Doctor of Laws, honoris causa

Tanya Talaga

For her award-winning journalism, for her excellence as a writer and lecturer, and for her outstanding commitment to telling the stories of Indigenous people, the university confers proudly upon Ms. Tanya Talaga the honorary degree of Doctor of Laws, honoris causa.

Ms. Talaga possesses the rare gift of storytelling, a tradition she shares with her Anishinaabe elders.

Ms. Talaga grew up in suburban Toronto as the daughter of a Polish-Canadian father and an Ojibwe mother. Her mother was raised by Indian Residential School survivors on the traditional Anishinaabe territory of Fort William First Nation, just outside of Thunder Bay. While she was in her 20s she learned she had a sister that was adopted out to a family in Manitoba and that her mother’s three brothers were in the child-welfare system, part of the ‘Sixties Scoop’, the name given to the taking of Indigenous children from their birth families and communities. This practice still occurs today.

She told some of her family’s stories in her 2017 book, Seven Fallen Feathers: Racism, Death and Hard Truths in a Northern City. Her book related the stories of seven Indigenous high school students who had died mysteriously in Thunder Bay. This national bestseller won the 2018 RBC Taylor Prize for excellence in the field of literary non-fiction in Canada. Seven Fallen Feathers also won the Shaughnessy Cohen Prize for Political Writing and the First Nation Communities Read: Young Adult/Adult Award; it was also named CBC’s Nonfiction Book of the Year.

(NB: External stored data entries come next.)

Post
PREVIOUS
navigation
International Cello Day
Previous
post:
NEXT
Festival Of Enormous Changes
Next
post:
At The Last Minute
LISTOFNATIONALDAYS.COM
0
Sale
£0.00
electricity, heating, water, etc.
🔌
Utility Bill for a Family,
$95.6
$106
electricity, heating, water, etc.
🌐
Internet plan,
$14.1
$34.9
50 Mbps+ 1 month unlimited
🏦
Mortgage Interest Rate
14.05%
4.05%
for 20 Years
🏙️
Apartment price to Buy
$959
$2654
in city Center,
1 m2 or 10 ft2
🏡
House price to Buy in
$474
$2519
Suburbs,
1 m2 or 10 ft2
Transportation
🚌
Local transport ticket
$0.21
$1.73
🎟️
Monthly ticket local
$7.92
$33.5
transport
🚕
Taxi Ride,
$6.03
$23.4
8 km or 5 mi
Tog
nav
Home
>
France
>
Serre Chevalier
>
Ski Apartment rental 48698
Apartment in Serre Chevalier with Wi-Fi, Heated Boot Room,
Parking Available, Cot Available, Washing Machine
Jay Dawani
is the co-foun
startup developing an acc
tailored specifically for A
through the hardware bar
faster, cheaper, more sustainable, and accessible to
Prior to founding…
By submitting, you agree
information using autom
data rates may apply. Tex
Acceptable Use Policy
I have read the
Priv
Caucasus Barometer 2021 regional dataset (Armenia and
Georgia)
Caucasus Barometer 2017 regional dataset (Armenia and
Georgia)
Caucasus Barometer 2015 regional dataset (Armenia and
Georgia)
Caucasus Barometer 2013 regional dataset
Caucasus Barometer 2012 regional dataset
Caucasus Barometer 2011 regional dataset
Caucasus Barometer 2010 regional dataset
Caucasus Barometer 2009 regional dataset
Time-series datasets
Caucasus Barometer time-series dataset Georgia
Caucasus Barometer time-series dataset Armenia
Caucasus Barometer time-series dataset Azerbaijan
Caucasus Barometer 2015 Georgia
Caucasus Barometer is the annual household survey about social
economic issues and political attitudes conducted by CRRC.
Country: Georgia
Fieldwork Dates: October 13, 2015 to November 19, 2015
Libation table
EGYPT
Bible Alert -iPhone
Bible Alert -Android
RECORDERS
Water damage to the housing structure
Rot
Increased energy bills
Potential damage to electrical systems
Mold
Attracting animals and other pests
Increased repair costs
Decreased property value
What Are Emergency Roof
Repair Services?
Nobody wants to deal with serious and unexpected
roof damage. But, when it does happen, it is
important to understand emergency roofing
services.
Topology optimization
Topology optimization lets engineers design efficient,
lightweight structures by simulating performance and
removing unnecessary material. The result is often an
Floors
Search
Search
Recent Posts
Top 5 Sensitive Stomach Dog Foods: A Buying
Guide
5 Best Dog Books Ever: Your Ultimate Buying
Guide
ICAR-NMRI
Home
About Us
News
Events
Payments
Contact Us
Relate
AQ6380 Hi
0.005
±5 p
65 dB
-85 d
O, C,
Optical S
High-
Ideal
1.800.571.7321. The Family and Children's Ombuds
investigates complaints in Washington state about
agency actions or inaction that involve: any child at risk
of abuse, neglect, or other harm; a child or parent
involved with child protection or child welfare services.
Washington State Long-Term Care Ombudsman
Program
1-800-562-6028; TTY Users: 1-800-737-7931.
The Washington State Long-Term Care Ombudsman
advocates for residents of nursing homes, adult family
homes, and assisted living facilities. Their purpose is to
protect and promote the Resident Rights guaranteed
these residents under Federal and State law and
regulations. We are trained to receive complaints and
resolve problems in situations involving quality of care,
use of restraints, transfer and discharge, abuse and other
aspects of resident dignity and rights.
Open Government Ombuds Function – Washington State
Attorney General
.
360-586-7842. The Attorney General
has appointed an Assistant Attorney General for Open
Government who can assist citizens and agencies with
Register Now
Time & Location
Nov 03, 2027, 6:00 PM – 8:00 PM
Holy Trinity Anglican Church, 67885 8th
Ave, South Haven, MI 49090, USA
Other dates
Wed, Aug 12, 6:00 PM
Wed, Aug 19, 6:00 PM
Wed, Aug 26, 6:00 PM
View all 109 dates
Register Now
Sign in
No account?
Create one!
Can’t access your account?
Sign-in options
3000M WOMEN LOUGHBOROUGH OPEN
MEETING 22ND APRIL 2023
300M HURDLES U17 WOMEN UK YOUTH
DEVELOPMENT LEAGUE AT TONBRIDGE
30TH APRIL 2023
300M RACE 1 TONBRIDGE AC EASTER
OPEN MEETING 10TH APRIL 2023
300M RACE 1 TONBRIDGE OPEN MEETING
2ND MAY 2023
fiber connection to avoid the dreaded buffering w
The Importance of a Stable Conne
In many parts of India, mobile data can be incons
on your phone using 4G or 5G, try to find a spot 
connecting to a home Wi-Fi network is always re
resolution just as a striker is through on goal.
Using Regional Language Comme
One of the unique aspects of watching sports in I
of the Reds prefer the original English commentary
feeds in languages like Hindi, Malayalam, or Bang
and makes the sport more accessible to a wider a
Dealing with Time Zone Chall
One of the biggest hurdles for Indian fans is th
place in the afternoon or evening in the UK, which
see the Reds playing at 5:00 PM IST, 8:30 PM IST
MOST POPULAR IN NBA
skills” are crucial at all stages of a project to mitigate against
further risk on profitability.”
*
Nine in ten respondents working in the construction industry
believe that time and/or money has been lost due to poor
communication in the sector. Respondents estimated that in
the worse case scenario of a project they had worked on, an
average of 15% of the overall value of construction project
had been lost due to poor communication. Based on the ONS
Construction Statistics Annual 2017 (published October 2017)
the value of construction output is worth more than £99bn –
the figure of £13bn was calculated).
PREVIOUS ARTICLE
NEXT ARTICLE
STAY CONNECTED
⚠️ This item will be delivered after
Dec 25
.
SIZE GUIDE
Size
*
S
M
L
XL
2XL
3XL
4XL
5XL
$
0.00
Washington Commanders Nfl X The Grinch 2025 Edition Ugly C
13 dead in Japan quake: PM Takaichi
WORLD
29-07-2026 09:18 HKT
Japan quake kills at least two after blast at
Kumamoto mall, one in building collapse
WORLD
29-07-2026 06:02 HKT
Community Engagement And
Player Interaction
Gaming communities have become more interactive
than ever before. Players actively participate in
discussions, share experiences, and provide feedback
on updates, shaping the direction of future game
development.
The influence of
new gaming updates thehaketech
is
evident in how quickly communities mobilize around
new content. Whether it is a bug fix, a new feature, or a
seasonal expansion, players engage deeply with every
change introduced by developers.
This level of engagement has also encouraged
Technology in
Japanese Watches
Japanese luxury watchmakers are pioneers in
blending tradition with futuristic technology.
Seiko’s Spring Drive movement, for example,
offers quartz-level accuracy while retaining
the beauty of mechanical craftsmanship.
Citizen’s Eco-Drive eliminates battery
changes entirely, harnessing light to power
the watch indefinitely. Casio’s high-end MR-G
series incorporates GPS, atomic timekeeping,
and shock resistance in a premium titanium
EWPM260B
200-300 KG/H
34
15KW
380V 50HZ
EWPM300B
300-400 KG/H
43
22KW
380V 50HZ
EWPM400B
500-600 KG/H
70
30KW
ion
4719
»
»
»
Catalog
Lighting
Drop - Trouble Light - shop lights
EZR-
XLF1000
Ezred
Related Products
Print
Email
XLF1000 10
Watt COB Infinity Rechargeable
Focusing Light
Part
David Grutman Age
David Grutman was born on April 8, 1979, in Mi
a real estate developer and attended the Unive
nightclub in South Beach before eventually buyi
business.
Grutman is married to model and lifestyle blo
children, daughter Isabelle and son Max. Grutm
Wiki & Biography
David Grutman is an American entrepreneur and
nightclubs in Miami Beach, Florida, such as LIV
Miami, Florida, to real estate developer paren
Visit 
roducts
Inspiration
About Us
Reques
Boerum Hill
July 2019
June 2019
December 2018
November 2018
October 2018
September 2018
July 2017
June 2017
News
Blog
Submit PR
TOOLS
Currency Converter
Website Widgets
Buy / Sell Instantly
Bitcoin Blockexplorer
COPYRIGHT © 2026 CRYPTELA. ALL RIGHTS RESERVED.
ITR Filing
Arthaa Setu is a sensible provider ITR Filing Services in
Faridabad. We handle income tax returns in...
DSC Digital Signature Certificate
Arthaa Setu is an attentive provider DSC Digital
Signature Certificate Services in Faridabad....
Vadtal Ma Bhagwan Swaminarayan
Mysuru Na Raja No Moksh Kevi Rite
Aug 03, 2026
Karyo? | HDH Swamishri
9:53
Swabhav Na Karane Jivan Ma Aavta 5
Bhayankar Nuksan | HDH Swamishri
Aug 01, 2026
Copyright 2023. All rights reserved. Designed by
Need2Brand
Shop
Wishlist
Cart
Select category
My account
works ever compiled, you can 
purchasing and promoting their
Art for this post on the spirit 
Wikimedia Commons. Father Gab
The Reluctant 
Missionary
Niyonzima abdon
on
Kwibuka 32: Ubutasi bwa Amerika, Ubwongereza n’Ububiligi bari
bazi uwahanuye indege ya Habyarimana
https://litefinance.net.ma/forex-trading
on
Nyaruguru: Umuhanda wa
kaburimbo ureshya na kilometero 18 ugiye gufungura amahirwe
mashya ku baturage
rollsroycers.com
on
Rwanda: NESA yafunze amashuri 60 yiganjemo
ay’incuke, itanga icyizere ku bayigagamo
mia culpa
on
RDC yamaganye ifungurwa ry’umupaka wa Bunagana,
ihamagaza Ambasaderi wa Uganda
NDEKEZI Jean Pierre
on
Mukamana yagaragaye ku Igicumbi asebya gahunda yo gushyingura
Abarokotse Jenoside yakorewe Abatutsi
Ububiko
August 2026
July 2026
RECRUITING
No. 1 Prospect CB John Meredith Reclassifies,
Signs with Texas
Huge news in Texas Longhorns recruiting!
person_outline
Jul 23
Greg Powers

In 2018, Ms. Talaga became the First Ojibwe woman to deliver the CBC Massey Lectures. This annual lecture series by distinguished writers, thinkers and scholars, explores important ideas and issues of contemporary interest. Her Massey Lectures were later published as her bestselling book, All Our Relations: Finding the Path Forward.

For the past two decades, Ms. Talaga has worked as a journalist, most recently as a columnist with the Toronto Star, and has been nominated five times for the Michener Award in public service journalism. From 2017 to 2018, she served as an Atkinson Fellow in Public Policy through The Canadian Journalism Foundation.

Ms. Talaga branched into digital storytelling last year with her new Audible Original podcast, Seven Truths. Her podcasts explore beautifully what Ms. Talaga calls “the Seven Grandfather Teachings that guide Anishinaabe life—humility, love, honesty, bravery, respect, wisdom and truth”. Each program offers contemporary stories that highlight the fight for human rights among Canada's First Nation peoples.

Our university is proud to honour Ms. Talaga, an award-winning journalist, author and storyteller who shares Indigenous stories from across Canada and the world. Her work humanizes the legacy of residential schools and colonization, even as she shares her hope for a more inclusive and equitable future.